**Entries supplied**

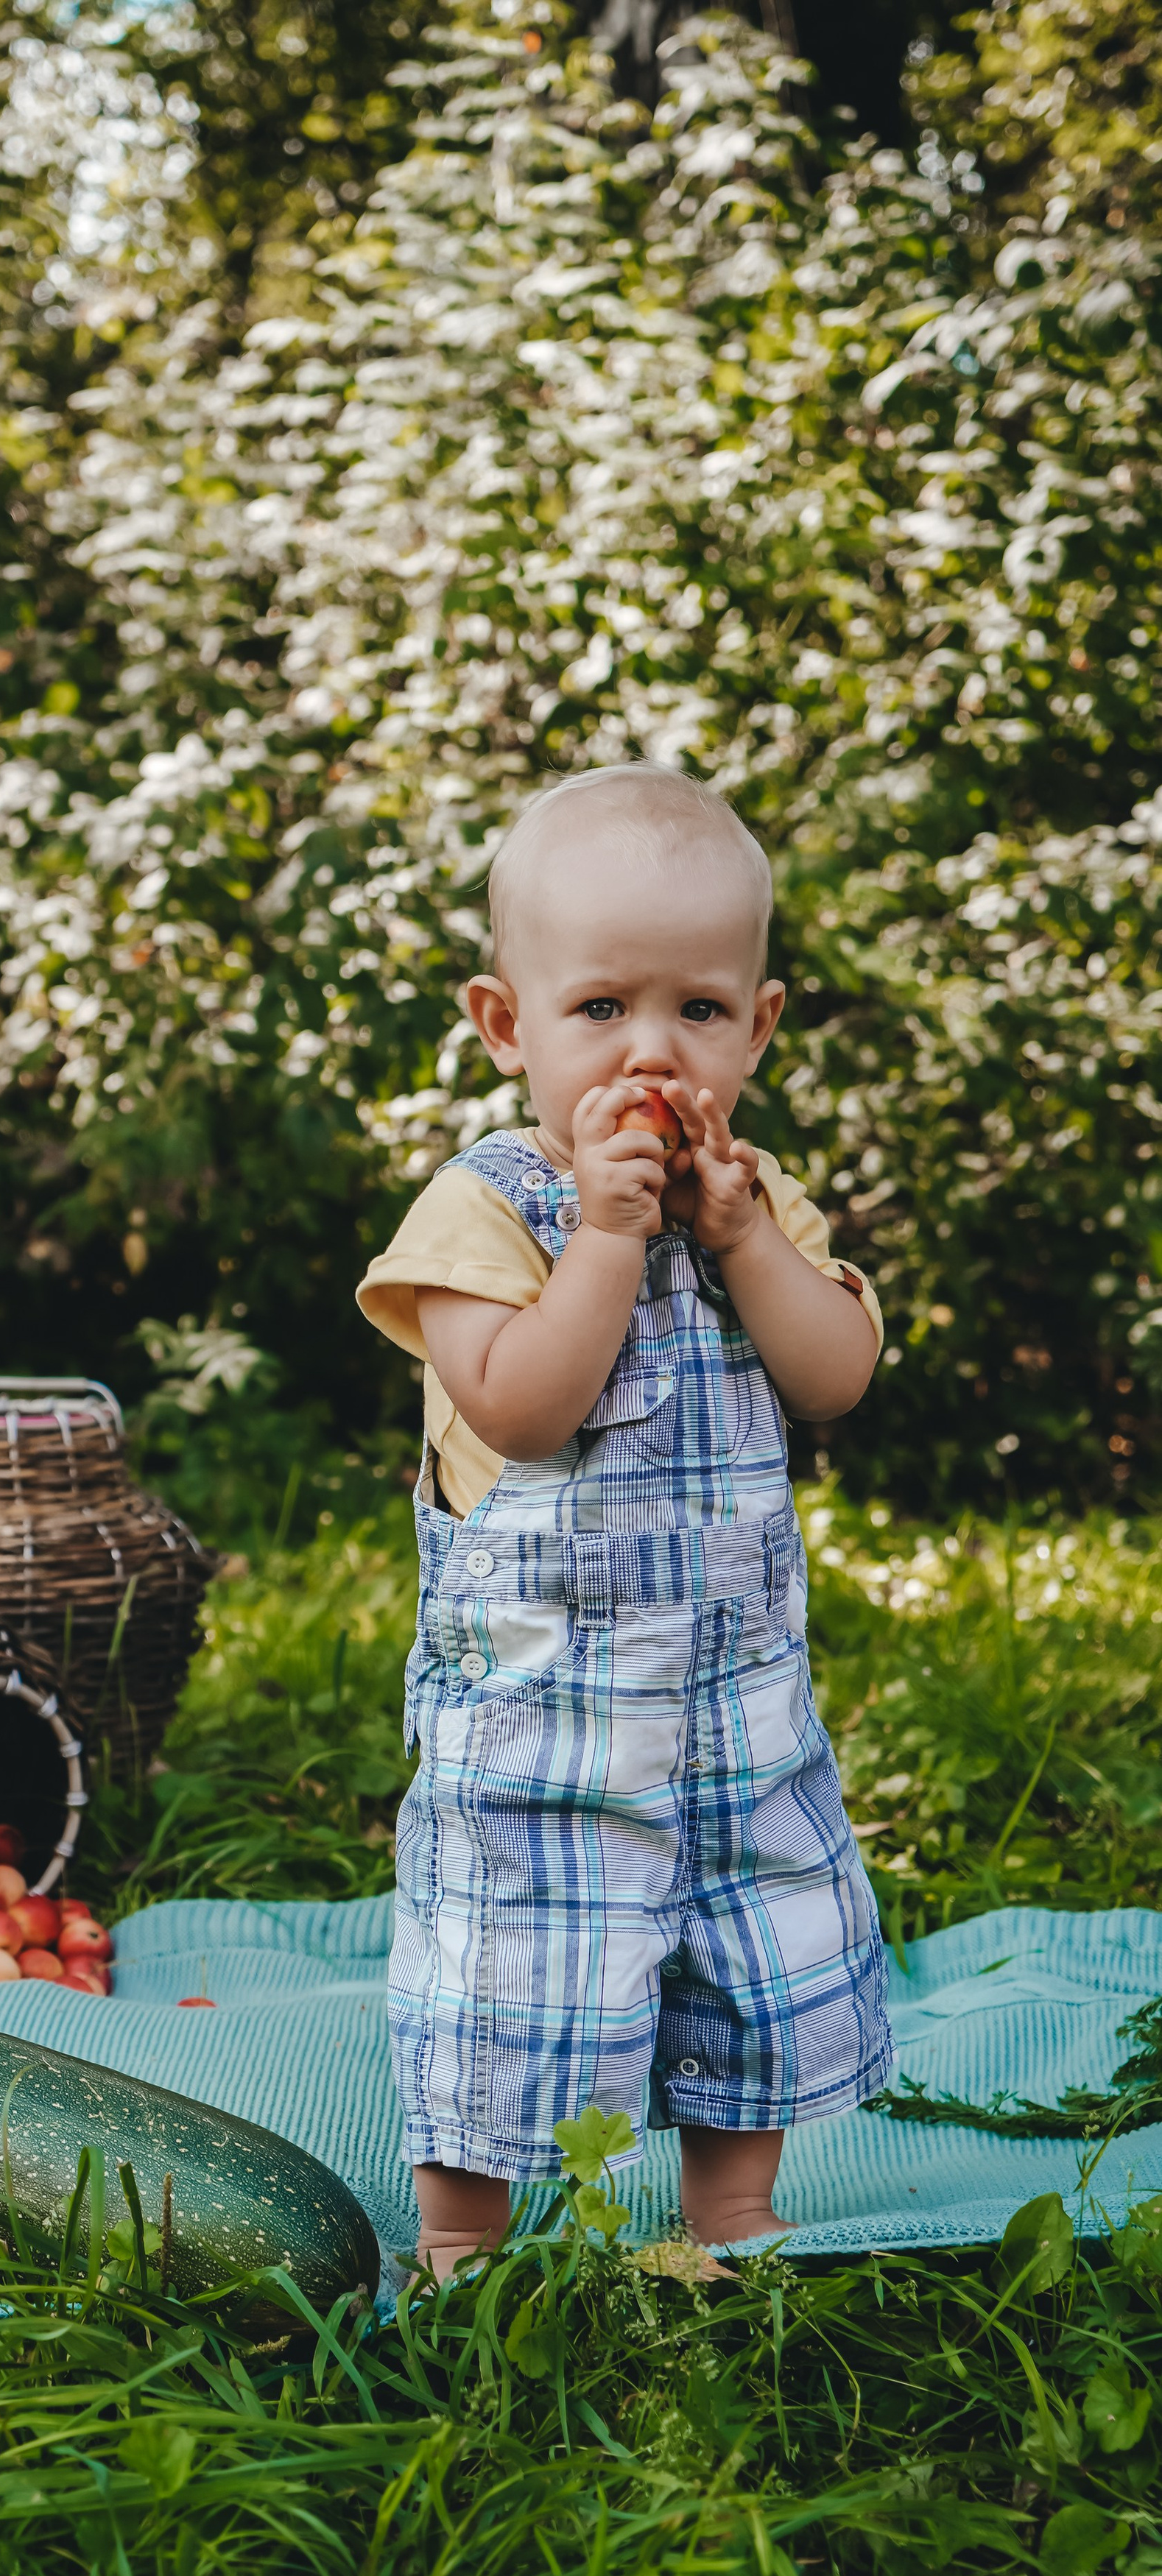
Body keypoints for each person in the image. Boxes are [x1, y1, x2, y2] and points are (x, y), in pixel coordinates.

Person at [356, 763, 892, 2275]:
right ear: (502, 1024)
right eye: (599, 1009)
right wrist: (602, 1234)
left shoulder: (748, 1199)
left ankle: (732, 2213)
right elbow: (521, 1406)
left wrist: (740, 1242)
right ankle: (462, 2245)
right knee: (512, 1976)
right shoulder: (485, 1211)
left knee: (753, 1947)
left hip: (734, 1706)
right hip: (543, 1720)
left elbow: (832, 1376)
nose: (649, 1051)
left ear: (758, 1026)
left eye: (697, 1013)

**How to complete this task**
Could the entries above be printed again exactly, apart from the pictures?

**Written solution**
Body keypoints for each person in the image. Boxes are [x1, y1, x2, y2] and points are (x, y), in pixel coordinates.

Person at [356, 763, 892, 2275]:
right ear: (502, 1024)
right eye: (599, 1009)
right wrist: (602, 1234)
left shoulder: (748, 1199)
left ankle: (732, 2213)
right elbow: (521, 1406)
left wrist: (740, 1242)
right ankle: (462, 2245)
right knee: (512, 1976)
right shoulder: (485, 1211)
left knee: (753, 1947)
left hip: (734, 1706)
right hip: (543, 1720)
left elbow: (832, 1376)
nose: (649, 1051)
left ear: (758, 1026)
left eye: (697, 1013)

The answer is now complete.